I refinished an old Kessler shotgun stock this way. Beautiful gnarly marbling on the grip and comb. It was almost a shame to put that beat up old action back into that stock! :eek: :)

Yodar
October 2, 2000, 08:08 PM
GRAB ONTO YOUR SEATS. Some of the "beater" mausers that arrive as ballast in some freighters are so loathsome in appearance that ANYTHING would be an improvement, and some brave CRFFLERS (curio & relic federal firearms licence holders) have remove the stock and run it thru the family dishwasher and have had astonishing improvement, though valuable stock cartouches usually disappear...but the dings do too. Using TSP or dishwashing detergent...second hand knowledge here, FWIW
Yodar

700PSS Shooter
October 2, 2000, 11:59 PM
Must be a magnum dishwasher! ;) I doubt a carbine stock would fit in ours and it is normal sized. Maybe a Winchester 1894 stock or other 2 piece, but never a Mauser.

Once did half an aircooled VW block. :D

OkieGentleman
October 3, 2000, 12:21 AM
I never did an engine in the dishwasher, but I have washed several disassembled carburetors. My old man came in once when I was unloading a washed carburetor and he had a fit. After thinking about it for a minute he started laughing and said it was not such a bad idea at that. ;)

Noban
October 3, 2000, 02:23 PM
A word of advice when using steel wool. Just remember that the wool has oil in/on it and that will transfer to the wood.

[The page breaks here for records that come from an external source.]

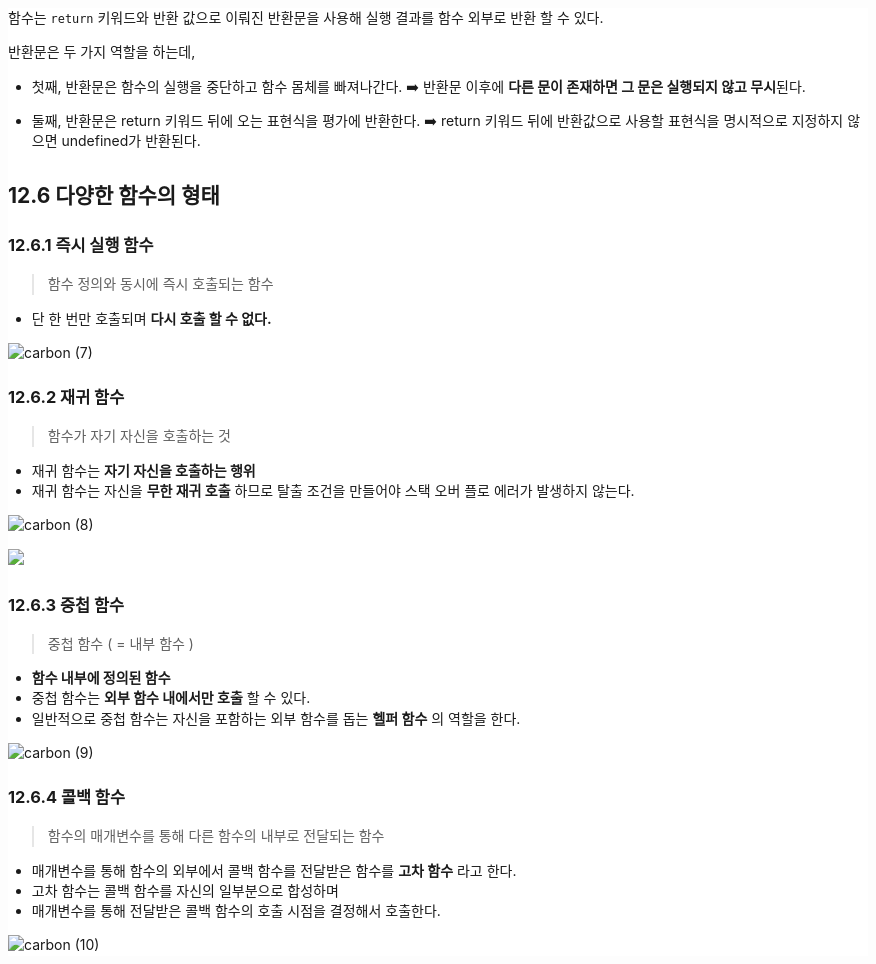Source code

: 함수는 `return` 키워드와 반환 값으로 이뤄진 반환문을 사용해 실행 결과를 함수 외부로 반환 할 수 있다.

반환문은 두 가지 역할을 하는데,

-   첫째, 반환문은 함수의 실행을 중단하고 함수 몸체를 빠져나간다.
    ➡️ 반환문 이후에 **다른 문이 존재하면 그 문은 실행되지 않고 무시**된다.

-   둘째, 반환문은 return 키워드 뒤에 오는 표현식을 평가에 반환한다.
    ➡️ return 키워드 뒤에 반환값으로 사용할 표현식을 명시적으로 지정하지 않으면 undefined가 반환된다.

## 12.6 다양한 함수의 형태

### 12.6.1 즉시 실행 함수

> 함수 정의와 동시에 즉시 호출되는 함수

-   단 한 번만 호출되며 **다시 호출 할 수 없다.**

![carbon (7)](https://user-images.githubusercontent.com/87301268/225246516-2f546d1a-463d-4c21-b27f-d1e82a7f34a6.png)

### 12.6.2 재귀 함수

> 함수가 자기 자신을 호출하는 것

-   재귀 함수는 **자기 자신을 호출하는 행위**
-   재귀 함수는 자신을 **무한 재귀 호출** 하므로 탈출 조건을 만들어야 스택 오버 플로 에러가 발생하지 않는다.

![carbon (8)](https://user-images.githubusercontent.com/87301268/225246519-ad7328b1-8f7c-49de-a60c-923cabee3f42.png)

![](https://velog.velcdn.com/images/hoho_0815/post/92d9fddb-0c06-4692-812e-88a1db644da3/image.png)

### 12.6.3 중첩 함수

> 중첩 함수 ( = 내부 함수 )

-   **함수 내부에 정의된 함수**
-   중첩 함수는 **외부 함수 내에서만 호출** 할 수 있다.
-   일반적으로 중첩 함수는 자신을 포함하는 외부 함수를 돕는 **헬퍼 함수** 의 역할을 한다.

![carbon (9)](https://user-images.githubusercontent.com/87301268/225246523-d9ec9b2e-a08f-40ab-aaa3-39aac65ca41d.png)

### 12.6.4 콜백 함수

> 함수의 매개변수를 통해 다른 함수의 내부로 전달되는 함수

-   매개변수를 통해 함수의 외부에서 콜백 함수를 전달받은 함수를 **고차 함수** 라고 한다.
-   고차 함수는 콜백 함수를 자신의 일부분으로 합성하며
-   매개변수를 통해 전달받은 콜백 함수의 호출 시점을 결정해서 호출한다.

![carbon (10)](https://user-images.githubusercontent.com/87301268/225246526-7d80f95d-aae2-47f1-8dfc-dd2c21aa35de.png)
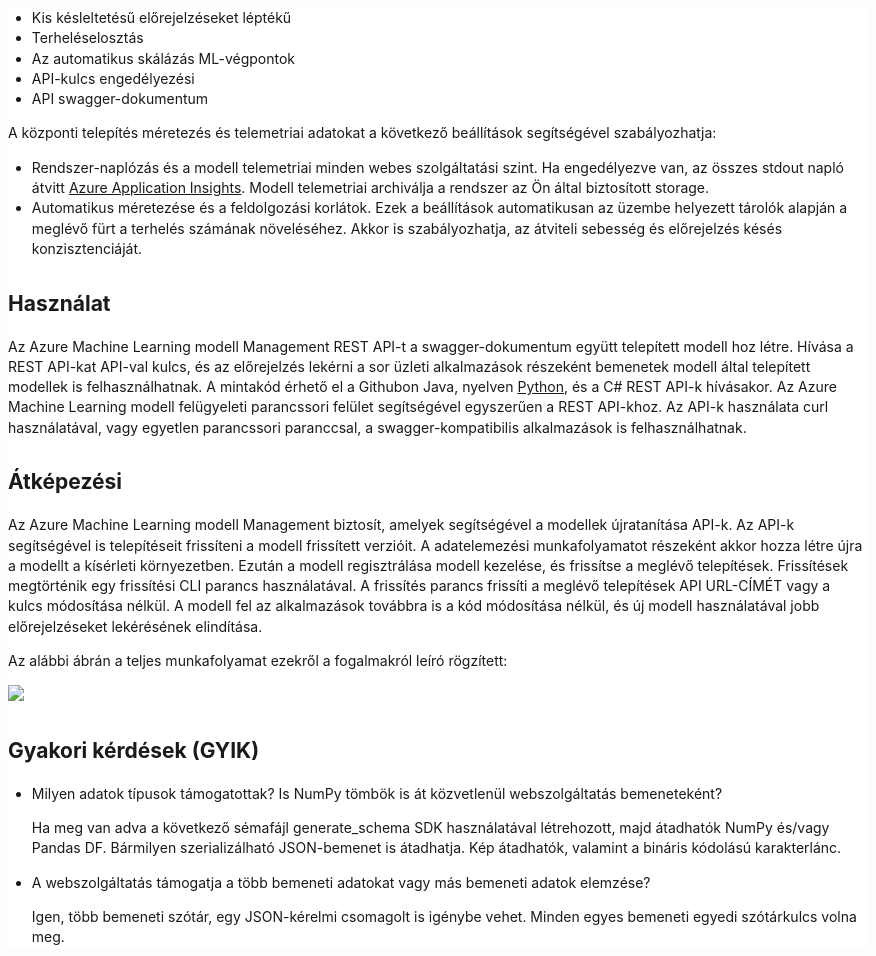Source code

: - Kis késleltetésű előrejelzéseket léptékű
- Terheléselosztás
- Az automatikus skálázás ML-végpontok
- API-kulcs engedélyezési
- API swagger-dokumentum

A központi telepítés méretezés és telemetriai adatokat a következő beállítások segítségével szabályozhatja:

- Rendszer-naplózás és a modell telemetriai minden webes szolgáltatási szint. Ha engedélyezve van, az összes stdout napló átvitt [Azure Application Insights](https://azure.microsoft.com/services/application-insights/). Modell telemetriai archiválja a rendszer az Ön által biztosított storage. 
- Automatikus méretezése és a feldolgozási korlátok. Ezek a beállítások automatikusan az üzembe helyezett tárolók alapján a meglévő fürt a terhelés számának növeléséhez. Akkor is szabályozhatja, az átviteli sebesség és előrejelzés késés konzisztenciáját.

## <a name="consumption"></a>Használat 
Az Azure Machine Learning modell Management REST API-t a swagger-dokumentum együtt telepített modell hoz létre. Hívása a REST API-kat API-val kulcs, és az előrejelzés lekérni a sor üzleti alkalmazások részeként bemenetek modell által telepített modellek is felhasználhatnak. A mintakód érhető el a Githubon Java, nyelven [Python](https://github.com/CortanaAnalyticsGallery-Int/digit-recognition-cnn-tf/blob/master/client.py), és a C# REST API-k hívásakor. Az Azure Machine Learning modell felügyeleti parancssori felület segítségével egyszerűen a REST API-khoz. Az API-k használata curl használatával, vagy egyetlen parancssori paranccsal, a swagger-kompatibilis alkalmazások is felhasználhatnak. 

## <a name="retraining"></a>Átképezési 
Az Azure Machine Learning modell Management biztosít, amelyek segítségével a modellek újratanítása API-k. Az API-k segítségével is telepítéseit frissíteni a modell frissített verzióit. A adatelemezési munkafolyamatot részeként akkor hozza létre újra a modellt a kísérleti környezetben. Ezután a modell regisztrálása modell kezelése, és frissítse a meglévő telepítések. Frissítések megtörténik egy frissítési CLI parancs használatával. A frissítés parancs frissíti a meglévő telepítések API URL-CÍMÉT vagy a kulcs módosítása nélkül. A modell fel az alkalmazások továbbra is a kód módosítása nélkül, és új modell használatával jobb előrejelzéseket lekérésének elindítása.

Az alábbi ábrán a teljes munkafolyamat ezekről a fogalmakról leíró rögzített:

![](media/model-management-overview/modelmanagementworkflow.png)

## <a name="frequently-asked-questions-faq"></a>Gyakori kérdések (GYIK) 
- Milyen adatok típusok támogatottak? Is NumPy tömbök is át közvetlenül webszolgáltatás bemeneteként?

   Ha meg van adva a következő sémafájl generate_schema SDK használatával létrehozott, majd átadhatók NumPy és/vagy Pandas DF. Bármilyen szerializálható JSON-bemenet is átadhatja. Kép átadhatók, valamint a bináris kódolású karakterlánc.

- A webszolgáltatás támogatja a több bemeneti adatokat vagy más bemeneti adatok elemzése? 

   Igen, több bemeneti szótár, egy JSON-kérelmi csomagolt is igénybe vehet. Minden egyes bemeneti egyedi szótárkulcs volna meg.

It's OK for the early stages of finishing, but I always change to synthetic wool pads near the end to keep the wood free of all foreign materials that could affect the applied finish.

chmeyers
October 5, 2000, 04:48 AM
The dishwasher brings back fond memories of the SKS I acquired way back. Packed to the gills in cosmoline ( or some Chinese equivalent). I completely stripped it and ran it through. Nice result too!!

OkieGentleman
October 5, 2000, 11:11 PM
By the way when you are removing the whiskers after getting them wet. Sand in one direction only. Wet the wood and sand the next set of whiskers in the opposite direction. Also a fine Scotche Brite pad will remove the whiskers quickly probabaly faster than sand paper.